Model Quality: Hugging Face Is All You Need

· 734 words · 4 minute read

Building successful AI models typically requires an iterative process of ship, test, and improve. A practical approach is to set up a feedback loop with human testers. And when it comes to implementing it, if you already run your organization on Hugging Face (if not, you should!), then look no further — you have everything at your disposal to make it happen.

Here’s a short and practical case study showing how we revamped our quality feedback loop for the Finegrain Eraser on top of Hugging Face — and we believe the approach is broadly applicable.

Just to be clear: we never collect data from our regular users. What follows is strictly an internal process to improve model quality.

Our Needs 🔗

At the core, we need:

  • A simple web app that lets human testers play with the Eraser model — pick an image, brush over an object to erase, and carefully inspect the result.
  • A way to report any issues — record the inputs/outputs and describe what went wrong from a quality perspective.

We also want the option to restrict access to selected testers.

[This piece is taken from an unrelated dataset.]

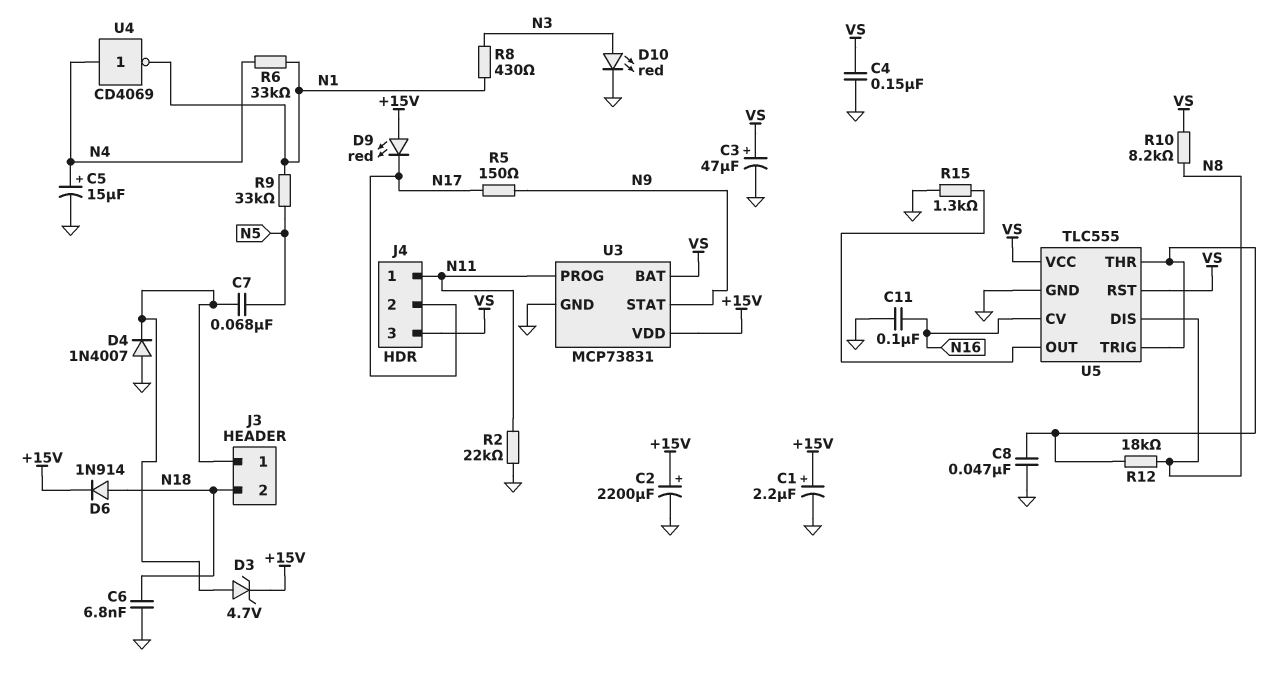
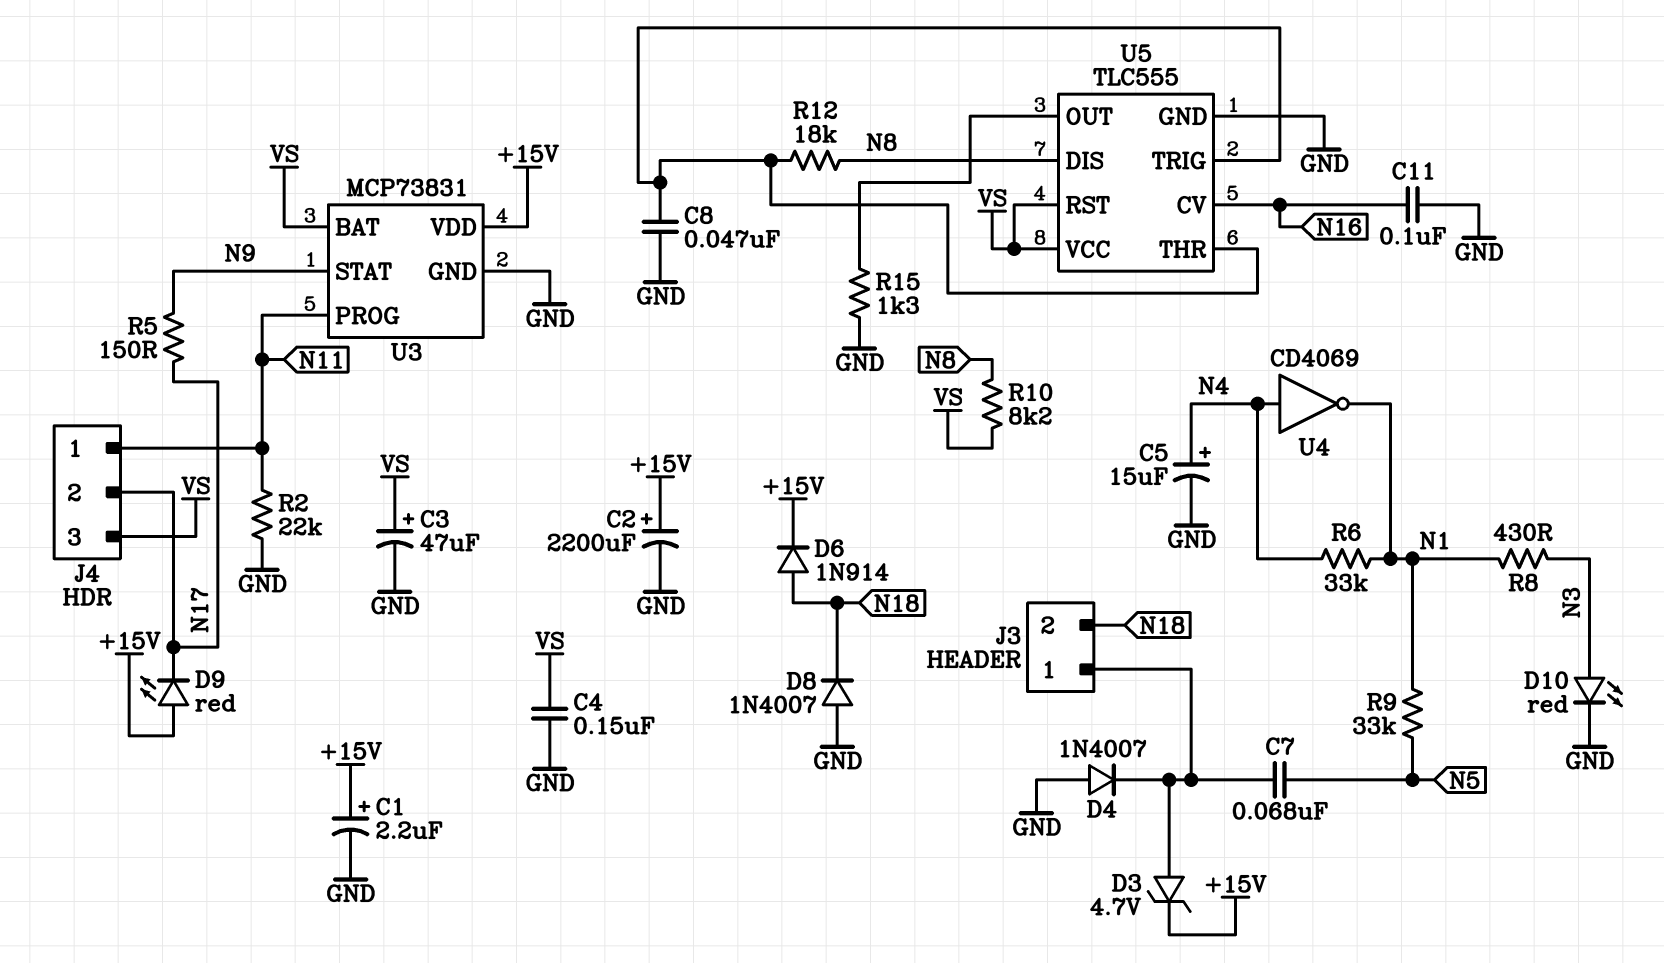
C6: 6.8nF (GND, N18) -> none
D8: none -> diode 1N4007 (A GND, K N18)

Hugging Face to The Rescue 🔗

Web App 🔗

The web app part is a no-brainer: it can be built with Gradio and easily deployed as a Space. We’re already heavy users, with numerous public demos showcasing our models.

Data Collection 🔗

A few months ago, we stumbled upon a demo Space called How to persist data from a Space to a Dataset by Lucain Pouget at Hugging Face. It highlights a very useful capability of the Hugging Face Hub called Scheduled uploads, powered by the CommitScheduler:

The idea is to run a background job that regularly pushes a local folder to the Hub. Let’s assume you have a Gradio Space that takes as input some text and generates two translations of it. Then, the user can select their preferred translation. For each run, you want to save the input, output, and user preference to analyze the results. […]

That is exactly what we need! Even better — it can be implemented in just a few lines of code and the data is saved in a dataset repository.

Here’s a simplified, adapted version from the official demo for illustration:

import json
from datetime import datetime
from uuid import uuid4
from PIL import Image
from huggingface_hub import CommitScheduler


IMAGE_DATASET_DIR = Path("data") / f"{uuid4()}"
IMAGE_DATASET_DIR.mkdir(parents=True, exist_ok=True)
IMAGE_JSONL_PATH = IMAGE_DATASET_DIR / "metadata.jsonl"

# 1. Instantiate the scheduler for regular uploads in the background
scheduler = CommitScheduler(
    repo_id="myorg/some-dataset",
    repo_type="dataset",
    folder_path=IMAGE_DATASET_DIR,
    path_in_repo=IMAGE_DATASET_DIR.name,
    every=0.5,  # commit every 30 seconds (tune as you see fit)
    private=True,  # keep it private (optional)
)

# ...

# 2. Write data to the local folder which is monitored by the scheduler
# and seamlessly pushed to the hub (dataset) via a new commit
def save_image(image: Image.Image, info: str) -> None:
    image_path = IMAGE_DATASET_DIR / f"{uuid4()}.jpg"
    
    with scheduler.lock:
        image.save(image_path, quality=95)
        with IMAGE_JSONL_PATH.open("a") as f:
            json.dump({"info": info, "file_name": image_path.name, "datetime": datetime.now().isoformat()}, f)
            f.write("\n")

Access Control 🔗

The last piece was access control. We decided to keep both the Space and the dataset private, while still onboarding external human testers who aren’t part of Finegrain. The challenge: ensuring they only get access to what they need — in this case, the private Space for Eraser quality assessment.

This is where Resource groups (available in the Team & Enterprise plans) come into play.

We created:

  • A core-team resource group associated with all our private repos (models, datasets, Spaces), granting access to the Finegrain team.
  • A testers resource group for the new Eraser Quality Space, where we invited selected external testers alongside the Finegrain team.

Resource Groups

Special shout-out to the Hugging Face support team for their reactivity, and for sharing this extra tip to enforce security:

Pro-tip: For extra security, if you don’t want anyone to create repositories in the default “Everyone” scope, you can set their default role at the org level to read only. Then, grant them write, contributor, or admin access inside the specific resource group you want them to use.

Wrap-Up 🔗

tl;dr: Hugging Face provides everything you need to set up a pro-grade feedback loop. It’s quick to build, fun to use, and powerful enough to make quality evaluation part of your regular workflow.

And here’s a sneak peek at how our app looks:

Preview

Hope this gives you ideas for your own setup — and if you end up building something similar, share it with us 🤗!